*** Material for this exercise ***
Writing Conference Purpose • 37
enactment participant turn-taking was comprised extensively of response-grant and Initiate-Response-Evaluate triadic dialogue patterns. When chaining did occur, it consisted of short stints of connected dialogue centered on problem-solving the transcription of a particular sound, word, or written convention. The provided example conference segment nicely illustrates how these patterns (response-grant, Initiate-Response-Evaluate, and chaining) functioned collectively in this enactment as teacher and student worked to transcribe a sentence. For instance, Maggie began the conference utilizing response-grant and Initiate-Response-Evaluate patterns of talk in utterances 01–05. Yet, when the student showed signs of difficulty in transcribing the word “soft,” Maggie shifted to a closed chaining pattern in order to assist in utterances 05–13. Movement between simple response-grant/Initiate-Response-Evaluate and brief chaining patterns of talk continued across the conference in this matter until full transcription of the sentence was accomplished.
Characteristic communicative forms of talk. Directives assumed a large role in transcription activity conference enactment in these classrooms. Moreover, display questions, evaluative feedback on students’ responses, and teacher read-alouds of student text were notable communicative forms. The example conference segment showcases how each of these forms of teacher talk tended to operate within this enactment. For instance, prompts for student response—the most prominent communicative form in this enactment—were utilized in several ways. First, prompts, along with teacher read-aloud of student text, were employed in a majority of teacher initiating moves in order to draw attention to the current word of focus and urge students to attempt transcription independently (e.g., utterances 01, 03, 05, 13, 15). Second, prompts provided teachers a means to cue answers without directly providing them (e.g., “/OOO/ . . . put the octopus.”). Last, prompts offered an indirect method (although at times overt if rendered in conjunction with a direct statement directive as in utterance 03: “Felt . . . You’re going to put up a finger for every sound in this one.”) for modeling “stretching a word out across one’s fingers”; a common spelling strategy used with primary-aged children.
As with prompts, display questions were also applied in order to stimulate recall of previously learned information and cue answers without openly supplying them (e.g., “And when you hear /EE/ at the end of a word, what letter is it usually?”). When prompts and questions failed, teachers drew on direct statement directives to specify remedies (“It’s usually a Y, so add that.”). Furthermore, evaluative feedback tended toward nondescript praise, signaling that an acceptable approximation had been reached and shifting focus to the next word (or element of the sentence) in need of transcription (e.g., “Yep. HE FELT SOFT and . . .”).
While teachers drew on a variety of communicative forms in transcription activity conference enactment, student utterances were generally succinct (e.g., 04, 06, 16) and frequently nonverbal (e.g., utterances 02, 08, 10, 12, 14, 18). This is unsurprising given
*** End of Material for this exercise ***
- [Brief] Once each line with "forms" in the entries is counted, state the total and nothing else.

- [Exercise response] 2